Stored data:
..........

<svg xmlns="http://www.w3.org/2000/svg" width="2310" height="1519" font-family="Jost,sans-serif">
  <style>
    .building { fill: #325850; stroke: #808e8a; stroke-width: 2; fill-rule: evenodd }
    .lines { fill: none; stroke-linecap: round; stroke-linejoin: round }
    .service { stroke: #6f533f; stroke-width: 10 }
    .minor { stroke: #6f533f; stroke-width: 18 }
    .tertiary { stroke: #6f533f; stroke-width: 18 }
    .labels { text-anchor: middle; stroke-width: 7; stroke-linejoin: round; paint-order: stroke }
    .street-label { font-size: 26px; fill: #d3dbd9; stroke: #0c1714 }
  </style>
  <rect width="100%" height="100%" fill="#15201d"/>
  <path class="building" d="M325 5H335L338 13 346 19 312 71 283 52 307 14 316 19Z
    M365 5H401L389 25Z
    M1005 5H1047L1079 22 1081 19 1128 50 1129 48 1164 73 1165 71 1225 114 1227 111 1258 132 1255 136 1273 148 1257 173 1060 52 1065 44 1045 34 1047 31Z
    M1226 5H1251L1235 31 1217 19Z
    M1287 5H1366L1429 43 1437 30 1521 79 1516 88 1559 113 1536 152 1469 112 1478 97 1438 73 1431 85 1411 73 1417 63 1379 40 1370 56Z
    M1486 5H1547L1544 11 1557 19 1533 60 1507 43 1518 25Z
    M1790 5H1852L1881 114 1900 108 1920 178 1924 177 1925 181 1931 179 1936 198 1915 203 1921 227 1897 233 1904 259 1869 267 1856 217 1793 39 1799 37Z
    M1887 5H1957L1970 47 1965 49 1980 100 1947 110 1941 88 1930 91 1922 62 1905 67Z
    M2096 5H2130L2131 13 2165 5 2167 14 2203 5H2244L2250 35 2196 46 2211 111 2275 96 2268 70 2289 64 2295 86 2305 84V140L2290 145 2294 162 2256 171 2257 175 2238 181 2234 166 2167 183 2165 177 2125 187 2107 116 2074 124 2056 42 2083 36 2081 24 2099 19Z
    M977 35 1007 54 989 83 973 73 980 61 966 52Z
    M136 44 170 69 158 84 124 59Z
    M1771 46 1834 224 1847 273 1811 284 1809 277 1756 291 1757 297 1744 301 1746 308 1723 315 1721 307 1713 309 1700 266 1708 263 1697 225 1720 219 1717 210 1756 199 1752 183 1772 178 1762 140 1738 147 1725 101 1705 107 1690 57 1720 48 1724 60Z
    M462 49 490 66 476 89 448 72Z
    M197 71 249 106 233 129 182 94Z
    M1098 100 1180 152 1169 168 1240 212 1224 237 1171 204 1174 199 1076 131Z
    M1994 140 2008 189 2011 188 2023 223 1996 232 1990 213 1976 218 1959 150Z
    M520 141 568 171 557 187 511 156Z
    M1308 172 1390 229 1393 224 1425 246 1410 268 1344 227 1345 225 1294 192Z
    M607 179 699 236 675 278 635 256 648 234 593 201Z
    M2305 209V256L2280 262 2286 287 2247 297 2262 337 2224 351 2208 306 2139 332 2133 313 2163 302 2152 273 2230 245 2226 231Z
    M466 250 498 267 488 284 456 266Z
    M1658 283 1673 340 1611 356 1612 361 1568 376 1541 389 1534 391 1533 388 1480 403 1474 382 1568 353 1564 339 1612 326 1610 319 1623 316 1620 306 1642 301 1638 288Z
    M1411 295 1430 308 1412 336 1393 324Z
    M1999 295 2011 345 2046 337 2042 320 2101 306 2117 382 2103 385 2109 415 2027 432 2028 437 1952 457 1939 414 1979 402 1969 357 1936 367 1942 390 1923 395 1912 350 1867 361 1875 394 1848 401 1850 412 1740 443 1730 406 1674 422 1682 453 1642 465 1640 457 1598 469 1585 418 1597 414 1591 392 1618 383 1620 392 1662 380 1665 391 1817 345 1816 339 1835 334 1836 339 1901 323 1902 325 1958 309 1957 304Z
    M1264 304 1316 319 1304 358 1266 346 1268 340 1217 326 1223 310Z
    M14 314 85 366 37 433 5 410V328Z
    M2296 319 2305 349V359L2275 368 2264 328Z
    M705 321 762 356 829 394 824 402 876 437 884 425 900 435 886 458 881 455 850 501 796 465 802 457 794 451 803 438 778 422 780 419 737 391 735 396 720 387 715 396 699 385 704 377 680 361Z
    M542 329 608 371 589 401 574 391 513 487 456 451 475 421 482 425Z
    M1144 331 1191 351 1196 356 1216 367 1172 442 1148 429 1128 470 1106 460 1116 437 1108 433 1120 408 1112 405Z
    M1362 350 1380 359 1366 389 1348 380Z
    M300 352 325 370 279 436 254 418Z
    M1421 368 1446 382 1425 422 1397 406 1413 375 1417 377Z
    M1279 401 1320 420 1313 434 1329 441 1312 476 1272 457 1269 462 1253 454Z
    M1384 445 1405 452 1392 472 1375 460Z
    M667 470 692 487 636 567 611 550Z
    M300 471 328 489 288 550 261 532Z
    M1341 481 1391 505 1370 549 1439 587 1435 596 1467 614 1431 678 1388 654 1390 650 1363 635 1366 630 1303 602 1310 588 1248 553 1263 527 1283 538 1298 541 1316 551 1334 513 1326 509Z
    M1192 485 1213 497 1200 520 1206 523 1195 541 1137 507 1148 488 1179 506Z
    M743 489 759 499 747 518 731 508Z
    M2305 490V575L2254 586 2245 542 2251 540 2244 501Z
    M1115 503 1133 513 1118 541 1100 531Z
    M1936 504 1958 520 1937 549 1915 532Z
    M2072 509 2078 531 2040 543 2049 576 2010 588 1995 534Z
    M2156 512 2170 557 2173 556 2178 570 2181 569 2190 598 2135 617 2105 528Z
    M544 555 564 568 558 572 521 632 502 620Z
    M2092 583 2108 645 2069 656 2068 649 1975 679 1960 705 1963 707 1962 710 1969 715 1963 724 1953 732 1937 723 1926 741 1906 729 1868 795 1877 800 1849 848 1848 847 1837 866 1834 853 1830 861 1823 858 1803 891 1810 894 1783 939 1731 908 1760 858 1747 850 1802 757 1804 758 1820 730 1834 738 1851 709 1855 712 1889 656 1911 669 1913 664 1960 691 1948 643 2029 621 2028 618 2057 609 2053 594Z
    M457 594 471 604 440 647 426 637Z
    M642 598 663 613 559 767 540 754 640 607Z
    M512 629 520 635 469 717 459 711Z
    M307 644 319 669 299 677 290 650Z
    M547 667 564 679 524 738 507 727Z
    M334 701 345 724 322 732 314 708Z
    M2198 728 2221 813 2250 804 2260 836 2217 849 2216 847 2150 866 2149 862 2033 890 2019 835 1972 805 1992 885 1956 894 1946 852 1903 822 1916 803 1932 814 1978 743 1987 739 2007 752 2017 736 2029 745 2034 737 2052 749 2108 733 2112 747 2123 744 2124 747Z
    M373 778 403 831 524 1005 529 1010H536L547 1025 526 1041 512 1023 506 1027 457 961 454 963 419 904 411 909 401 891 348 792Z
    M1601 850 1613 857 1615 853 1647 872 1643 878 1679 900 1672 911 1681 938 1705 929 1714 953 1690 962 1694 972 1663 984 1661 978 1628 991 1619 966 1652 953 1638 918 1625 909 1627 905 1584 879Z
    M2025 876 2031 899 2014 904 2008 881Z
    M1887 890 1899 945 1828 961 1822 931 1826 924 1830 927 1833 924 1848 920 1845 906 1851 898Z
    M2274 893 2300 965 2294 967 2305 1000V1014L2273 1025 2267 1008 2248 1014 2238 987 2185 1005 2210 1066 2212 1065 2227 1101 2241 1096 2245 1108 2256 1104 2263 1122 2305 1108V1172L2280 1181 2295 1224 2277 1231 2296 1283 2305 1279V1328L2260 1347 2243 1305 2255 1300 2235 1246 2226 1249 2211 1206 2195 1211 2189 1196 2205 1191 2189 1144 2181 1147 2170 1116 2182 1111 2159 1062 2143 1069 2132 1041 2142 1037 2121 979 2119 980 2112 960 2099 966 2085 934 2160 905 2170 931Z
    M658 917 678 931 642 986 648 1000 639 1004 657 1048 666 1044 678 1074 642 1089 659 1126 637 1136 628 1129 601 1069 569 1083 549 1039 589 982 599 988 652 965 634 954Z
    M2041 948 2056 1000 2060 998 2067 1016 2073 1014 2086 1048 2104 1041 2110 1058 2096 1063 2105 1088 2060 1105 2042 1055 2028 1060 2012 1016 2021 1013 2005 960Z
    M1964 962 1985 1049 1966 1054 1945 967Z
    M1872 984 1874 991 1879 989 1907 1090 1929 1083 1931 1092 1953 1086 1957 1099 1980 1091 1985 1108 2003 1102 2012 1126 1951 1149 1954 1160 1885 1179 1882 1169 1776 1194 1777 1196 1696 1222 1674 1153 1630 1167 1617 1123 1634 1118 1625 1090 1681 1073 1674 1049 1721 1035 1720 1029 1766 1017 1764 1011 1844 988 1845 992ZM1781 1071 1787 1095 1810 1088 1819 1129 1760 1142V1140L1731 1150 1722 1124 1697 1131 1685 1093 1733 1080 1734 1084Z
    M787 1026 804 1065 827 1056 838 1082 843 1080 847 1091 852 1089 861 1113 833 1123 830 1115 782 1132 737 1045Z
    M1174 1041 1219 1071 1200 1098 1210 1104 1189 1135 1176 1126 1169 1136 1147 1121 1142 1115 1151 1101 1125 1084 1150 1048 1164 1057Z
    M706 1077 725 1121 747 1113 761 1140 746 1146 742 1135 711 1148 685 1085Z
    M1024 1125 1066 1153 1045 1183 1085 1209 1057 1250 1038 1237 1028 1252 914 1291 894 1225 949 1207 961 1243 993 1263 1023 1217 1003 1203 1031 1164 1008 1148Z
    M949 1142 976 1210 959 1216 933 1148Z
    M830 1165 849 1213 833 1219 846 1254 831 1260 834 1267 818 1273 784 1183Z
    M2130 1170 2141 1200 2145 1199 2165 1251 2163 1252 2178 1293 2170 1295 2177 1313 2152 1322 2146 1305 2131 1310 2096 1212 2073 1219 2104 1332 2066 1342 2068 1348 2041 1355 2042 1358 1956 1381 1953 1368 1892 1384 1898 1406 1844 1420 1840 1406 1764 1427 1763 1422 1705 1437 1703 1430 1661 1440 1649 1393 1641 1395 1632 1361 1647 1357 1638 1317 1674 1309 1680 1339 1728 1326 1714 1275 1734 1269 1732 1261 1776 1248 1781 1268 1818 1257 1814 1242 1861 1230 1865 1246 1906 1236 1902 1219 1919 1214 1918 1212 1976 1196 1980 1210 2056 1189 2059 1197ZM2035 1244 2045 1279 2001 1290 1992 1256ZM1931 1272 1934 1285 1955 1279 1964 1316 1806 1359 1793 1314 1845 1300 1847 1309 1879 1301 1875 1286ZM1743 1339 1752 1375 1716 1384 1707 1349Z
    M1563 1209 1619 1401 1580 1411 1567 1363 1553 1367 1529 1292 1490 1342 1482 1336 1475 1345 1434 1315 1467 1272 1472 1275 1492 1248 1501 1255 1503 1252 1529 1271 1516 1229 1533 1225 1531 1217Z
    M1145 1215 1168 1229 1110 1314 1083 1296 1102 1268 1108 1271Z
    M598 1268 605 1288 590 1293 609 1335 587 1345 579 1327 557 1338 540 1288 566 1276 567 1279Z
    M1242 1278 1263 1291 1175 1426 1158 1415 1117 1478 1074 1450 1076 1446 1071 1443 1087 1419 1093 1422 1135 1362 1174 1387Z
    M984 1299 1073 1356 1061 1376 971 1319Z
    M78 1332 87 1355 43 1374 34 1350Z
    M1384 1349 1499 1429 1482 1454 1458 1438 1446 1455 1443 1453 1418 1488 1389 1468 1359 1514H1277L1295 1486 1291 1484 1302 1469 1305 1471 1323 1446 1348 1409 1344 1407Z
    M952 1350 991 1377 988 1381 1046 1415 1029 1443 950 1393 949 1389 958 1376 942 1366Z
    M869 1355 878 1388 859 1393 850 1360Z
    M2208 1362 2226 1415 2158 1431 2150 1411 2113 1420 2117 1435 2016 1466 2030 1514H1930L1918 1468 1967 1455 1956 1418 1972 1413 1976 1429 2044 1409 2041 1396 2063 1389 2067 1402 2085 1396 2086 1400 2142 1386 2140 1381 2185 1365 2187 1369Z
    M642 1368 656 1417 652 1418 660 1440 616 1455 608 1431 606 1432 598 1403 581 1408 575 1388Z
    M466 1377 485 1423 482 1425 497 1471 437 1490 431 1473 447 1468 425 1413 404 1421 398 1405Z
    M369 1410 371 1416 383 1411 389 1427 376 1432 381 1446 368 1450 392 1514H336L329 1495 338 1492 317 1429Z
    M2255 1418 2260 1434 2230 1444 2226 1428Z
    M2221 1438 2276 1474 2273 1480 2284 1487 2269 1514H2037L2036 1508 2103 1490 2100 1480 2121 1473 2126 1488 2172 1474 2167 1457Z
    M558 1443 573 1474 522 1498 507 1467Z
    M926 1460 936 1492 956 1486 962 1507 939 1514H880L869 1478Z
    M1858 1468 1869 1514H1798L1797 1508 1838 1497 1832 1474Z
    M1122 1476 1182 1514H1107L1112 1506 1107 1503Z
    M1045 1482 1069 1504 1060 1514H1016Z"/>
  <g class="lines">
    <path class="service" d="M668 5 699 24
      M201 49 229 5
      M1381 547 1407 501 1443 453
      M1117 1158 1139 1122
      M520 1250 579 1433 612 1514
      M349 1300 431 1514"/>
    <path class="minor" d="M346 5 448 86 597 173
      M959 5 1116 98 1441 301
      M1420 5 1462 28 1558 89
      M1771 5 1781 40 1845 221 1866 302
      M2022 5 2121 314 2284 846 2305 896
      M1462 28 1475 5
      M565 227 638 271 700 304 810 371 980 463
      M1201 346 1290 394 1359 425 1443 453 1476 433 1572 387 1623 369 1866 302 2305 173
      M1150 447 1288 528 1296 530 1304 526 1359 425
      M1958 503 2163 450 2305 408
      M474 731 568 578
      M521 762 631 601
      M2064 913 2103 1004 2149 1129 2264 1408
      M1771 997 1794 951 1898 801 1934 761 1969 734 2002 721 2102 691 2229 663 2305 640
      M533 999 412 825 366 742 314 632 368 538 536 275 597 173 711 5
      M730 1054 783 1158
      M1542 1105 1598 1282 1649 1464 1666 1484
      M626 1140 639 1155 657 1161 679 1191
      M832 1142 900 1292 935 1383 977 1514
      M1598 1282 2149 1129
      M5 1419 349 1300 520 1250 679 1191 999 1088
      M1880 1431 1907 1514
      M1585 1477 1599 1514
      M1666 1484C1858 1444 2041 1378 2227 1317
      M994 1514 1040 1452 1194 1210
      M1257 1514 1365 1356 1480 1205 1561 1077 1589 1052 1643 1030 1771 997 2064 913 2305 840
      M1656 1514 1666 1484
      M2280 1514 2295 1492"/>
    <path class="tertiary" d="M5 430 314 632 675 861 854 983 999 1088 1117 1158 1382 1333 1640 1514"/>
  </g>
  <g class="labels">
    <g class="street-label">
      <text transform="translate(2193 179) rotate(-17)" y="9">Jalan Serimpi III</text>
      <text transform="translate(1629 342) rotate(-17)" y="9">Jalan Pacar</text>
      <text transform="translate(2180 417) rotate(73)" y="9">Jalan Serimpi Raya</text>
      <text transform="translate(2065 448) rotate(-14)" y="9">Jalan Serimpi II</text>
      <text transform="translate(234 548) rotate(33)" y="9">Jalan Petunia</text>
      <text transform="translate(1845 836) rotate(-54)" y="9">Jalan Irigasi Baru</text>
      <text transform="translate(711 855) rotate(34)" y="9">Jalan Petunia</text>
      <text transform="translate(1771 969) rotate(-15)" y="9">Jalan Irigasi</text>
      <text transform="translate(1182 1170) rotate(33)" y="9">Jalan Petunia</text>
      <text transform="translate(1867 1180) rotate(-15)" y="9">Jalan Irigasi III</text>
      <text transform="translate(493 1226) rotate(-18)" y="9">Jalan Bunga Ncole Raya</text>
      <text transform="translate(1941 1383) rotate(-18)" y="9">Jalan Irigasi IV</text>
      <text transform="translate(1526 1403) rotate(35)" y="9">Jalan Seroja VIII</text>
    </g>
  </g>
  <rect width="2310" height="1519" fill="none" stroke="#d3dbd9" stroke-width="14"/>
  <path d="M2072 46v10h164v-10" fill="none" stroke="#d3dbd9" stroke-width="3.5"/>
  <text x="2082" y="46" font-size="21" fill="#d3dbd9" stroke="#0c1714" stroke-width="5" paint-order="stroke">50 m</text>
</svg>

..........

**INSTRUCTIONS FOR THE TASK:** Read the data above and pull out each line that holds the string "lines".

**ANSWER TO THIS TASK:**
    .lines { fill: none; stroke-linecap: round; stroke-linejoin: round }
  <g class="lines">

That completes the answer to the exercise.